Enfin, cher Monsieur Jumel, ne citez pas Raymond Barre devant moi, je suis perdu ! Plus sérieusement, le volet laitier est la mère des batailles. Vous défendez – nous en avons longuement débattu lors de l'examen de la loi EGALIM 2 – la fixation des prix par la loi. Je n'y crois pas, et pour une bonne raison, parmi d'autres : les crises passées, notamment certaines de celles que vous avez évoquées, ont pu être provoquées par l'administration du stock ou celle des prix. Cela ne marche donc pas. Avec la loi EGALIM 2, nous sommes vraiment allés aussi loin que possible : toutes les mesures susceptibles de protéger le revenu, pourvu qu'elles soient constitutionnelles, ont été prises.

Désormais, l'enjeu, c'est l'application de la loi. À cet égard, lorsque Lactalis conteste devant la Cour de justice de l'Union européenne l'obligation d'indiquer par étiquetage l'origine géographique du lait, les bras m'en tombent ! Non seulement ce n'est pas le sens de l'histoire, mais où est le patriotisme, la fierté française, dans une telle démarche ? Par ailleurs, la Fédération nationale des producteurs de lait (FNPL) m'a interpellé au début de la semaine au sujet d'un groupe qui aurait proposé une baisse de 3,5 % des prix du lait. À moins que quelque chose ne m'échappe, et nous sommes en train d'approfondir la question, proposer une telle déflation n'est pas conforme à la loi, puisque, dans ce secteur, tout a augmenté ! J'ajoute une précision : il est certain que cette proposition n'est pas légale en aval. En amont, la liberté contractuelle complique les choses.

Quoi qu'il en soit, je ne laisserai rien passer. Il ne se passe pas une semaine sans que j'écrive personnellement à des responsables des grandes enseignes ou à des industriels pour leur indiquer les manquements constatés. Il peut s'agir, par exemple, d'un emballage de tranches de jambon qui a une étiquette « origine : France » alors qu'il est indiqué à un autre endroit que l'origine est étrangère… Non seulement je leur écris, mais je les appelle régulièrement, et nous avons créé un dispositif, signalement@agriculture.gouv.fr, qui permet d'adresser directement les constats à la direction générale de la concurrence, de la consommation et de la répression des fraudes, dont le nombre des enquêtes a ainsi été multiplié par quatre. Nous ne lâcherons rien !
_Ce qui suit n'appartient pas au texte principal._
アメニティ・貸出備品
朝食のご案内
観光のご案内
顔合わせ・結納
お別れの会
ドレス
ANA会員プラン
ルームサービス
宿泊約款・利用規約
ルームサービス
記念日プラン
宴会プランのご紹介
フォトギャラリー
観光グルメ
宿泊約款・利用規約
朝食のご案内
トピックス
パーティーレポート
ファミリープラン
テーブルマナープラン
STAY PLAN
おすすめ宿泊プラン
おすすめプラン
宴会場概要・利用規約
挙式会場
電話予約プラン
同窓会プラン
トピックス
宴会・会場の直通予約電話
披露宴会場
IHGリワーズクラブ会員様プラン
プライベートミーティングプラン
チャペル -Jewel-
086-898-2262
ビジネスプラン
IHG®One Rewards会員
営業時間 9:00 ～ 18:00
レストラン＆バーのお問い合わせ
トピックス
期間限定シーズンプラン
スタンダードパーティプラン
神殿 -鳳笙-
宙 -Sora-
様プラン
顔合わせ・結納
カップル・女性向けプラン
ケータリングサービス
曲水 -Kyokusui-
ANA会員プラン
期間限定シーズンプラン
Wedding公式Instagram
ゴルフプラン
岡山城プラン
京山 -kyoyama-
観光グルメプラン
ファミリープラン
Si les chefs de ces grandes entreprises ne veulent pas jouer le jeu de la rémunération, qu'ils disent clairement que la délocalisation de notre agriculture n'est pas leur problème. L'histoire s'en souviendra.

Nous agissons avec méthode. Dans le cas de la baisse du prix du lait de 3,5 % que j'évoquais, nous avons saisi le médiateur, à la demande de la FNPL, afin de déterminer si la proposition est légale ou non. J'attends sa réponse mais, le cas échéant, ma main ne tremblera pas : je serai d'une sévérité totale. Car, encore une fois, c'est la mère des batailles. N'oublions pas cependant que la loi EGALIM 2 n'est pas une baguette magique : elle nous donne des outils, des armes, pour que nous puissions intervenir dans la guerre des prix, qui est mortifère pour notre souveraineté. Nous allons donc nous battre.